--- START ---

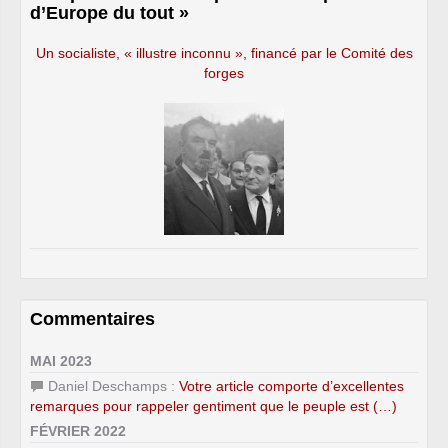
d’Europe du tout »
Un socialiste, « illustre inconnu », financé par le Comité des
forges
Commentaires
MAI 2023
Daniel Deschamps :
Votre article comporte d’excellentes
remarques pour rappeler gentiment que le peuple est (…)
FÉVRIER 2022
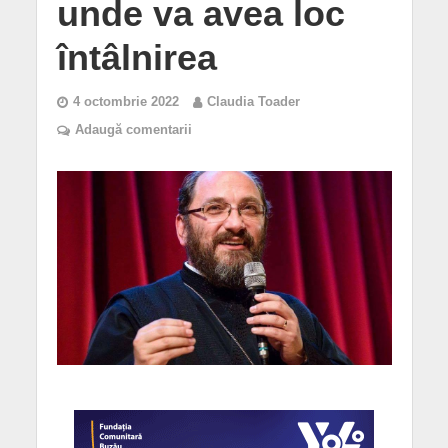
unde va avea loc
întâlnirea
4 octombrie 2022
Claudia Toader
Adaugă comentarii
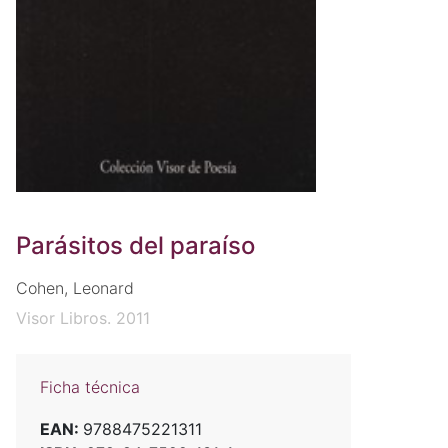
Parásitos del paraíso
Cohen, Leonard
Visor Libros. 2011
Ficha técnica
EAN:
9788475221311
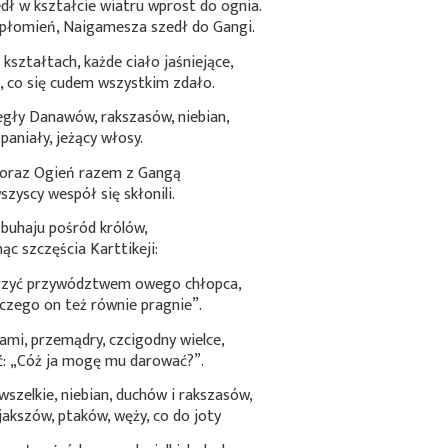
dł w kształcie wiatru wprost do ognia.
 płomień, Naigamesza szedł do Gangi.
kształtach, każde ciało jaśniejące,
, co się cudem wszystkim zdało.
legły Danawów, rakszasów, niebian,
spaniały, jeżący włosy.
 oraz Ogień razem z Gangą
szyscy wespół się skłonili.
o buhaju pośród królów,
nąc szczęścia Karttikeji:
arzyć przywództwem owego chłopca,
 czego on też równie pragnie”.
mi, przemądry, czcigodny wielce,
ć: „Cóż ja mogę mu darować?”.
elkie, niebian, duchów i rakszasów,
akszów, ptaków, węży, co do joty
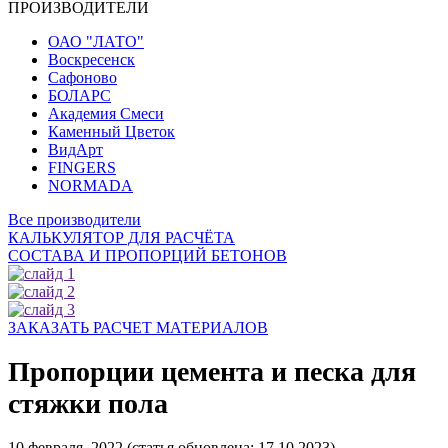
ПРОИЗВОДИТЕЛИ
ОАО "ЛАТО"
Воскресенск
Сафоново
БОЛАРС
Академия Смеси
Каменный Цветок
ВидАрт
FINGERS
NORMADA
Все производители
КАЛЬКУЛЯТОР ДЛЯ РАСЧЁТА
СОСТАВА И ПРОПОРЦИЙ БЕТОНОВ
ЗАКАЗАТЬ РАСЧЕТ МАТЕРИАЛОВ
Пропорции цемента и песка для
стяжки пола
10 февраля, 2022 (статья обновлена: 17.10.2023)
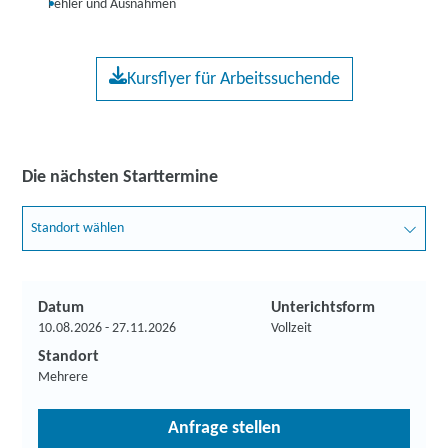
Fehler und Ausnahmen
Kursflyer für Arbeitssuchende
Die nächsten Starttermine
Standort wählen
Datum
Unterichtsform
10.08.2026 - 27.11.2026
Vollzeit
Standort
Mehrere
Anfrage stellen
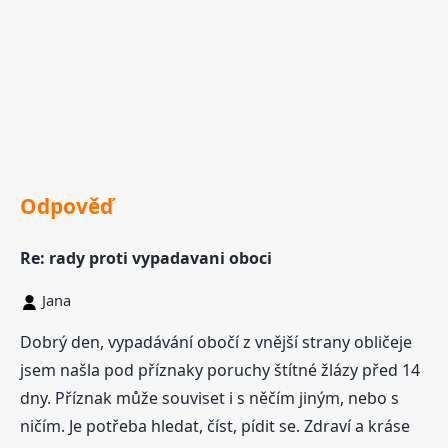
Odpověď
Re: rady proti vypadavani oboci
Jana
Dobrý den, vypadávání obočí z vnější strany obličeje
jsem našla pod příznaky poruchy štítné žlázy před 14
dny. Příznak může souviset i s něčím jiným, nebo s
ničím. Je potřeba hledat, číst, pídit se. Zdraví a kráse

--- END ---

WHAT TO PRODUCE: Could you format the data above as a JSON list of strings, with one string for each line of text, blank lines dropped, and the pictures left out?

TASK RESPONSE:
[
  "d’Europe du tout »",
  "Un socialiste, « illustre inconnu », financé par le Comité des",
  "forges",
  "Commentaires",
  "MAI 2023",
  "Daniel Deschamps :",
  "Votre article comporte d’excellentes",
  "remarques pour rappeler gentiment que le peuple est (…)",
  "FÉVRIER 2022",
  "unde va avea loc",
  "întâlnirea",
  "4 octombrie 2022",
  "Claudia Toader",
  "Adaugă comentarii",
  "Parásitos del paraíso",
  "Cohen, Leonard",
  "Visor Libros. 2011",
  "Ficha técnica",
  "EAN:",
  "9788475221311",
  "dł w kształcie wiatru wprost do ognia.",
  " płomień, Naigamesza szedł do Gangi.",
  "kształtach, każde ciało jaśniejące,",
  ", co się cudem wszystkim zdało.",
  "legły Danawów, rakszasów, niebian,",
  "spaniały, jeżący włosy.",
  " oraz Ogień razem z Gangą",
  "szyscy wespół się skłonili.",
  "o buhaju pośród królów,",
  "nąc szczęścia Karttikeji:",
  "arzyć przywództwem owego chłopca,",
  " czego on też równie pragnie”.",
  "mi, przemądry, czcigodny wielce,",
  "ć: „Cóż ja mogę mu darować?”.",
  "elkie, niebian, duchów i rakszasów,",
  "akszów, ptaków, węży, co do joty",
  "ПРОИЗВОДИТЕЛИ",
  "ОАО \"ЛАТО\"",
  "Воскресенск",
  "Сафоново",
  "БОЛАРС",
  "Академия Смеси",
  "Каменный Цветок",
  "ВидАрт",
  "FINGERS",
  "NORMADA",
  "Все производители",
  "КАЛЬКУЛЯТОР ДЛЯ РАСЧЁТА",
  "СОСТАВА И ПРОПОРЦИЙ БЕТОНОВ",
  "ЗАКАЗАТЬ РАСЧЕТ МАТЕРИАЛОВ",
  "Пропорции цемента и песка для",
  "стяжки пола",
  "10 февраля, 2022 (статья обновлена: 17.10.2023)",
  "Fehler und Ausnahmen",
  "Kursflyer für Arbeitssuchende",
  "Die nächsten Starttermine",
  "Standort wählen",
  "Datum",
  "Unterichtsform",
  "10.08.2026 - 27.11.2026",
  "Vollzeit",
  "Standort",
  "Mehrere",
  "Anfrage stellen",
  "Odpověď",
  "Re: rady proti vypadavani oboci",
  "Jana",
  "Dobrý den, vypadávání obočí z vnější strany obličeje",
  "jsem našla pod příznaky poruchy štítné žlázy před 14",
  "dny. Příznak může souviset i s něčím jiným, nebo s",
  "ničím. Je potřeba hledat, číst, pídit se. Zdraví a kráse"
]